Top left, input image
Top right: the image as “seen” inside the neural network. Each square is precisely one feature visualization of the intermediate pixel.
Below: main predictions and feature visualizations of neurons contributing most to predictions

This technique has been in use from 2017 to the present day, and was considered one of the few “valid” techniques. But were these visualizations really effective, or was it because there was no credible competitor that we settled for them? The answer here is unpleasant.

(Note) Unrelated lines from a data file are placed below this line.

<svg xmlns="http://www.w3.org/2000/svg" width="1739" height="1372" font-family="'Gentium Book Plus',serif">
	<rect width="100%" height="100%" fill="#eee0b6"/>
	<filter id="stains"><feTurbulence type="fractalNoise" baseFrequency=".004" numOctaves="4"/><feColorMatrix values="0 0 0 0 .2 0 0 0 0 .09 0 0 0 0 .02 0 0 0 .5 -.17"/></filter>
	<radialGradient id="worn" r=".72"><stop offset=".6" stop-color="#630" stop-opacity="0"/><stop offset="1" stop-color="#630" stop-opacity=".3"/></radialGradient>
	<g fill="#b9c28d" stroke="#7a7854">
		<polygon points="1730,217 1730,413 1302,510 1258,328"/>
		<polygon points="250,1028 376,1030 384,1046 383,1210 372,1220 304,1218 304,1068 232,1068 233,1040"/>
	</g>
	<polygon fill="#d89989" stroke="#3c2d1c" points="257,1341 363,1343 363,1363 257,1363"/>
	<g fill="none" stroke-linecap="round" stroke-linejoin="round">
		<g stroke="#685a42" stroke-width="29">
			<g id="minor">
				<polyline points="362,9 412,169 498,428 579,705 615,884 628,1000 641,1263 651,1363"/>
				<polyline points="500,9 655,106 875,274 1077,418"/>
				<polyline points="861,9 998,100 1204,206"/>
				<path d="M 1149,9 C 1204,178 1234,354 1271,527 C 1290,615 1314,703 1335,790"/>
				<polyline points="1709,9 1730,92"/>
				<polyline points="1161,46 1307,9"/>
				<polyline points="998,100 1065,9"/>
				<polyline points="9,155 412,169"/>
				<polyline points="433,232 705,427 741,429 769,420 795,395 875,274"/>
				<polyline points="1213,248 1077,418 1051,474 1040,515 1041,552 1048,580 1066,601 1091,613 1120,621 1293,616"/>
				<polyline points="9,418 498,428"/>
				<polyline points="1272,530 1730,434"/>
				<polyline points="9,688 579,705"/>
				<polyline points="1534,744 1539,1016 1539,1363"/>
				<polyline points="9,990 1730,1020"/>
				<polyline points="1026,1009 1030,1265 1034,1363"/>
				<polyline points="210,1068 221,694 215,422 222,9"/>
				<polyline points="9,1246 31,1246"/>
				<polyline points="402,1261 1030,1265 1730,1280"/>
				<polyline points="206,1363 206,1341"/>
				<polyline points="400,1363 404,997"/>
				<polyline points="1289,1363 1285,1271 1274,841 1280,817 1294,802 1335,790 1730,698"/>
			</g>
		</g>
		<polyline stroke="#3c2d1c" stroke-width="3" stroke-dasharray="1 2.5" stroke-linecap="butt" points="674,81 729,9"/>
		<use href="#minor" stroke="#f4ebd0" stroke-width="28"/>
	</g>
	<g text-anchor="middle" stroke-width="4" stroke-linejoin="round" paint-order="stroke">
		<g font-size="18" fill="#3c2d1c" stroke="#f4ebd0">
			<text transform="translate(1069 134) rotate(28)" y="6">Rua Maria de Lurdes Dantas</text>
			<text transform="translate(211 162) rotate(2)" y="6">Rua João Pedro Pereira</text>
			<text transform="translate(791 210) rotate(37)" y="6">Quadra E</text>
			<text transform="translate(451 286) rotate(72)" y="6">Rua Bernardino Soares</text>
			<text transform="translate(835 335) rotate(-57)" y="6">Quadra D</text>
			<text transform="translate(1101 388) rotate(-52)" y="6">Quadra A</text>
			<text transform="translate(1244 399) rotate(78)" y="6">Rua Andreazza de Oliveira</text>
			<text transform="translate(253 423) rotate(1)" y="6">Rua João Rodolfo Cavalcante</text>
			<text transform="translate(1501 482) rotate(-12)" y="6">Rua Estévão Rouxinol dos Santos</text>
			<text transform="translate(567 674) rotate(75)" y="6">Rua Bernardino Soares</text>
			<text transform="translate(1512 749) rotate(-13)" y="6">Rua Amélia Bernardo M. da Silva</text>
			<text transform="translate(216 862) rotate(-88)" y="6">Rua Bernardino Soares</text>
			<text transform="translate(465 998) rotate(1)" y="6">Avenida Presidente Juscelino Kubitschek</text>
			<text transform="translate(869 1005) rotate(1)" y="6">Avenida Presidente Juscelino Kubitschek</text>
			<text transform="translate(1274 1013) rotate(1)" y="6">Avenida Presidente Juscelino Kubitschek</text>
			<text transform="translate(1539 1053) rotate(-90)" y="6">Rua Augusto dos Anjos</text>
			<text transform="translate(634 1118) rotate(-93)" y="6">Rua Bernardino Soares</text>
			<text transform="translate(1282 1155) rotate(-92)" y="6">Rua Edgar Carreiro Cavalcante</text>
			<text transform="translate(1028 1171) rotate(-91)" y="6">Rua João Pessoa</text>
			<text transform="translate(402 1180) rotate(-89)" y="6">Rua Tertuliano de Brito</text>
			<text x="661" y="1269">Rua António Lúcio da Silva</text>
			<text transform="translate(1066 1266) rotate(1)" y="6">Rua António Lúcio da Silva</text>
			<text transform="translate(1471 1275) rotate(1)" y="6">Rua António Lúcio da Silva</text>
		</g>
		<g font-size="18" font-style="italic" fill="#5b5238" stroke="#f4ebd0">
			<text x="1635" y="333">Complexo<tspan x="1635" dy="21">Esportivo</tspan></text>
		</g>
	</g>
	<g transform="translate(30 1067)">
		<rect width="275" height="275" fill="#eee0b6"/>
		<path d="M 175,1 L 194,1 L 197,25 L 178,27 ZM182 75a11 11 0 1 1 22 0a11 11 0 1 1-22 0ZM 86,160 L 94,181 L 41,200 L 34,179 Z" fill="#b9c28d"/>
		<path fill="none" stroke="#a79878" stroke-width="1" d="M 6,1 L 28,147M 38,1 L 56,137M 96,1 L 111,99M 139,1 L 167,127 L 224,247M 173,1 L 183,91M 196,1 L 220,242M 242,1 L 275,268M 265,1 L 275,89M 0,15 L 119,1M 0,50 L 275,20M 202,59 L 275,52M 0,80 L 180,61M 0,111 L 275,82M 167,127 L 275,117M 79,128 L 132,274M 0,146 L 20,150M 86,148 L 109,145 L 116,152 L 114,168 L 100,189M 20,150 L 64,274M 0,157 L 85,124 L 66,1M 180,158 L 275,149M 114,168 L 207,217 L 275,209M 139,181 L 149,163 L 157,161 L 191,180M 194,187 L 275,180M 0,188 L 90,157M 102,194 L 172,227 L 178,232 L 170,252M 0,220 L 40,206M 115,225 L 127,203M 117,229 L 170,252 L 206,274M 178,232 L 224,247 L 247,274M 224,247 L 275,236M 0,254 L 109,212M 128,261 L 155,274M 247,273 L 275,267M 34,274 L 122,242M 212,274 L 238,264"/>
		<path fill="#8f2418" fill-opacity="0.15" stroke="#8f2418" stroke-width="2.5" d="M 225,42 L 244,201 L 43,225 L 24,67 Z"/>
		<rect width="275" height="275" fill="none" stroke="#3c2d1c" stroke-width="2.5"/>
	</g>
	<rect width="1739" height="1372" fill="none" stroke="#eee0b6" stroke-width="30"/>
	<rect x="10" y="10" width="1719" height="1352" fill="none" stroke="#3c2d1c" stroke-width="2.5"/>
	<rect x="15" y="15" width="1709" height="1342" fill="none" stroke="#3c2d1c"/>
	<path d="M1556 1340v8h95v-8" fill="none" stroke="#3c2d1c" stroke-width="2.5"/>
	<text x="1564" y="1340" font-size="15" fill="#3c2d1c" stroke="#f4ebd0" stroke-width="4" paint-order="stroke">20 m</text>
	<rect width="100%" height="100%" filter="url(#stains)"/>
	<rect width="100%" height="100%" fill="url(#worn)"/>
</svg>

Indeed, researchers at Deepmind are already trying to see if it’s possible to actively make one of these visualizations lie. The idea is to force arbitrary visualizations on an equal model, and to prove that the output information can be totally uncorrelated with the reality of what a neuron is doing. Here, the authors introduce “silent” units into the model that will disrupt the visualization. Note that this is a case of malicious action, where an attacker would deliberately lie about these observations:

The visualizations on the left are “normal”. Those on the right are of the same network, but manipulated, and we have to admit that interpretability won’t get very far.

Taking an approach that is no longer “malicious”, but focuses on the reliability of these visualizations, the authors have carried out a comparison of the extent to which these feature visualizations can represent certain classes of images. The diagram below shows that in the first layers, the representation of an image of a crocodile, for example, will be as close to other images of crocodiles as to images of flowers or cars, for example. Things improve towards the end of the network, with better discrimination, but these results already show that visualization on the first layers makes little sense in terms of discrimination:

But the real result is mathematical, and raises the question of interpretability. featuressuccessively :

Predict the result of a model from an input?
Predict this result with limited noise?
Predict this result by estimating the minimum and maximum?

The answer, as demonstrated here, is negative. In the majority of cases, these techniques will not be able to answer these questions correctly, thus cordially invalidating the approach.